A senior Palestinian official emphasized that the PA and Arab states are relying on the US to take a firm stance and impose a solution on Israel. “There is no agreement yet. The issue must still be settled,” he told Asharq Al-Awsat. The official stressed that a binding US position, along with Arab and international support, is necessary for any effective governance plan.

While Trump and Netanyahu have outlined different visions for Gaza, behind the scenes, the US is engaged in discussions about post-war governance. Yet, Netanyahu has repeatedly avoided addressing this issue, preferring to focus on military operations. Israeli writer Avi Shilon argued in Yedioth Ahronoth that Netanyahu is prolonging the war to evade making a tough decision about Gaza’s future.

Both Witkoff and Shilon believe Hamas intends to maintain its presence in Gaza. While Witkoff insists that Hamas’ continued rule is unacceptable to Trump’s administration, he hinted that the group could participate politically if it disarms.

Witkoff also suggested that negotiations might provide a path forward, arguing that Hamas is not as ideologically rigid as some claim.

This approach aligns with US efforts to engage Hamas indirectly, recognizing that Israel has been unable to decisively eliminate the group. Shilon noted that Israel’s demand to end Hamas’ rule is justified in principle but impractical in reality.

“Israel cannot force Hamas to surrender. A group willing to sacrifice tens of thousands of its people and endure Gaza’s destruction has no incentive to return hostages if all we offer is their removal from power,” he wrote, adding that the US has come to the same realization.

Hamas responded swiftly to Witkoff’s remarks, with spokesperson Abdel Latif al-Qanoua stating that some of these proposals are under discussion with mediators. He affirmed that Hamas is open to governance arrangements in Gaza, provided they have broad consensus. “We approved the formation of a societal support committee in Gaza that does not include Hamas. We have no ambitions to govern Gaza; what matters to us is national consensus, and we are committed to its outcomes,” he said.

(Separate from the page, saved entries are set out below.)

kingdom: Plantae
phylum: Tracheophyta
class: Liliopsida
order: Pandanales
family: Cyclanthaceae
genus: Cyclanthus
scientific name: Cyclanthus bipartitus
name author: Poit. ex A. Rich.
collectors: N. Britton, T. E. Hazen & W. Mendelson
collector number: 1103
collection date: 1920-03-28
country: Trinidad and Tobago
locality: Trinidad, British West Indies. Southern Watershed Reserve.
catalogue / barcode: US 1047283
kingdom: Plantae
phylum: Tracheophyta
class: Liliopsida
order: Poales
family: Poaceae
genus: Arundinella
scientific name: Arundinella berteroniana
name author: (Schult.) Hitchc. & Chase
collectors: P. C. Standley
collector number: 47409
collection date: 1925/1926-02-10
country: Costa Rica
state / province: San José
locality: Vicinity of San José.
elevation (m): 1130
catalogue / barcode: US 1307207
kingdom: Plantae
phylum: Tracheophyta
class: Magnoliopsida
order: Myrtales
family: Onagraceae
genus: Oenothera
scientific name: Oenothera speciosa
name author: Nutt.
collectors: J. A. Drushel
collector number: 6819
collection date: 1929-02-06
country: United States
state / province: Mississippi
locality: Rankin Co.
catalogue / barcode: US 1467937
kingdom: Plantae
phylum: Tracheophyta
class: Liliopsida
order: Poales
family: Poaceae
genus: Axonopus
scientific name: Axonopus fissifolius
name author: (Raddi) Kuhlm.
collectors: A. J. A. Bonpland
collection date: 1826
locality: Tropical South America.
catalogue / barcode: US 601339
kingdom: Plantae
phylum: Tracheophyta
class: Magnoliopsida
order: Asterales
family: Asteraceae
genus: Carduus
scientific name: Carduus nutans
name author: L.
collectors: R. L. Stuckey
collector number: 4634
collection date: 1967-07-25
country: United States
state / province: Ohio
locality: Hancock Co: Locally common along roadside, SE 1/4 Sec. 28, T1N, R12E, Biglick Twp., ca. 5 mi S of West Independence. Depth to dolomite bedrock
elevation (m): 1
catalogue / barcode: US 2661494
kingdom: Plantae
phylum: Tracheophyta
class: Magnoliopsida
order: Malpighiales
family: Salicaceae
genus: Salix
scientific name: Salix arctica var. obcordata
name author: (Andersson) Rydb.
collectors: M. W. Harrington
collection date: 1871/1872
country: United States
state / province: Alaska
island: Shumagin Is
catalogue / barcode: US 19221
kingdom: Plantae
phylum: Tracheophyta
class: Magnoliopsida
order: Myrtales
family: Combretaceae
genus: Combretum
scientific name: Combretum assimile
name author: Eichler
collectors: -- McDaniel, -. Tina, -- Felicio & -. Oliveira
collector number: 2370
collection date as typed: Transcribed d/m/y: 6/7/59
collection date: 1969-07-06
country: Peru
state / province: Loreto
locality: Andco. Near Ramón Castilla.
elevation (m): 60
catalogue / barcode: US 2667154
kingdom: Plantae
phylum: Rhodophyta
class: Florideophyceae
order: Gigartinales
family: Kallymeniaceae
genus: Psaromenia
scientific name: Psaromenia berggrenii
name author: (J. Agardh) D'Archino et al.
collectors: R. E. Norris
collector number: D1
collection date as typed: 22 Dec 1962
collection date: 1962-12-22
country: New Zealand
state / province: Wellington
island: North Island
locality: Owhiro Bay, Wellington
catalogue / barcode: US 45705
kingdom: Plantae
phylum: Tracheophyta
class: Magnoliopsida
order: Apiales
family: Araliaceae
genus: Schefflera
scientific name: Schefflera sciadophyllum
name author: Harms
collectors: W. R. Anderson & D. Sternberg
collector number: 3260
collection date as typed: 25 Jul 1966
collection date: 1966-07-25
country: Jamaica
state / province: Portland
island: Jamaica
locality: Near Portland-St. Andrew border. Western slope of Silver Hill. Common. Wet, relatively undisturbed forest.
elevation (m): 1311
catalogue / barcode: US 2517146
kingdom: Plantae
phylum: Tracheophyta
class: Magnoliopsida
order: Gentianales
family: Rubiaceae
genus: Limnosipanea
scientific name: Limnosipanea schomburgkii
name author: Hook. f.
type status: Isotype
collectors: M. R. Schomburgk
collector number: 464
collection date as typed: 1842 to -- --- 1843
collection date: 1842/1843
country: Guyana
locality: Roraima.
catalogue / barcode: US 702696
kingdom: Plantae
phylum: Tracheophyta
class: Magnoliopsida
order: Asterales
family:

Egyptian Foreign Minister Badr Abdel Aty previously outlined a comprehensive reconstruction plan for Gaza, including training Palestinian security forces in Egypt and Jordan before their deployment to the Strip. A Hamas official confirmed to Asharq Al-Awsat that the group genuinely does not seek to govern Gaza, but it insists that governance arrangements be Palestinian-led, without US or Israeli dictates. “Our weapons are not up for discussion unless it leads to a Palestinian state,” the official emphasized.

The PA and Fatah have also entered the debate, calling on Hamas to relinquish control of Gaza. Fatah spokesperson Munther al-Hayek urged Hamas to step aside, warning that the upcoming period could be “even more severe” for Gaza’s civilians.

A lingering question remains: Will the October 7 attack ultimately bring Palestinians closer to statehood, or will it destroy their aspirations?

Thirty-two years after the Oslo Accords—when US sponsorship, international backing, and a strong PA seemed to pave the way for peace—Israel’s refusal to conclude negotiations has kept Palestinians in a cycle of talks, conflicts, and political paralysis. Over time, Israel’s approach has weakened the PA and, whether intentionally or not, bolstered Hamas’ influence—leading to the devastating events of October 7.

As the region contemplates Gaza’s future, the unresolved question remains: What lessons have Washington and Tel Aviv learned, and what do they truly want?